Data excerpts
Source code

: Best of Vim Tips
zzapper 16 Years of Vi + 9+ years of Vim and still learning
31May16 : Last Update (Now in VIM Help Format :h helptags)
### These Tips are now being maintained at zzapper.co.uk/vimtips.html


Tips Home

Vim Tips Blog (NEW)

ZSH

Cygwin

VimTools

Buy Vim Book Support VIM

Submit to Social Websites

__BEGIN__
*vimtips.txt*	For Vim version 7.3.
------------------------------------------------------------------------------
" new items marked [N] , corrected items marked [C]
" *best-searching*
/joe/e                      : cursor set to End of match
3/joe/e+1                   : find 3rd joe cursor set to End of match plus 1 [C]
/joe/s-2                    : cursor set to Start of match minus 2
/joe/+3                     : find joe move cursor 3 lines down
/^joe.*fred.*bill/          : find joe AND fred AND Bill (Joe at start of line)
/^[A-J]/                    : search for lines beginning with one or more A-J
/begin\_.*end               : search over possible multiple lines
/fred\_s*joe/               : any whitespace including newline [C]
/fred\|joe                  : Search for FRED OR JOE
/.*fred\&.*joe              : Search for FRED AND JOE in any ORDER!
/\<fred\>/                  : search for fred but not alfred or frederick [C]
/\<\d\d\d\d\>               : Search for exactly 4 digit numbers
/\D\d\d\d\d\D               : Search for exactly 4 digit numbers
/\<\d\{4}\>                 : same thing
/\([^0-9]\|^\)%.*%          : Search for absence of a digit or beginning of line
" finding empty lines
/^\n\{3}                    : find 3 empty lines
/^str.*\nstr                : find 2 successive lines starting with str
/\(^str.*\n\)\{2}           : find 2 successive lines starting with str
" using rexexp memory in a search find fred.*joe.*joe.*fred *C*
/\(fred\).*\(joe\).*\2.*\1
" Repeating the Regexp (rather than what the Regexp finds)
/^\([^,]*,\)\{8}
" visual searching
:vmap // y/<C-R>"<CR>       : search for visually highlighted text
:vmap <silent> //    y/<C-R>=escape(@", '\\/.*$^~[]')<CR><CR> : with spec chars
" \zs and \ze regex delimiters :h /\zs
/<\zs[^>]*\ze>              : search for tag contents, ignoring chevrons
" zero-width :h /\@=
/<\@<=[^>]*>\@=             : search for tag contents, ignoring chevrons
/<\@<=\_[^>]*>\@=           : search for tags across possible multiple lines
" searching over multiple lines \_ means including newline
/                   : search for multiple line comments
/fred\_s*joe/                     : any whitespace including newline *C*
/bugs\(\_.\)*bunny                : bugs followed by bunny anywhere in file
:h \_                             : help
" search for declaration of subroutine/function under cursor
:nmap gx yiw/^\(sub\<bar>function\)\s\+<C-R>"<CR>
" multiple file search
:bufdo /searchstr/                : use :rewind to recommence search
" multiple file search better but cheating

> Exercise prompt: Could you retype exactly the lines above, starting at the line that contains "match plus 1 [C]" and ending at the line that contains "start of line)", and nothing more?

> Output of the exercise:
3/joe/e+1                   : find 3rd joe cursor set to End of match plus 1 [C]
/joe/s-2                    : cursor set to Start of match minus 2
/joe/+3                     : find joe move cursor 3 lines down
/^joe.*fred.*bill/          : find joe AND fred AND Bill (Joe at start of line)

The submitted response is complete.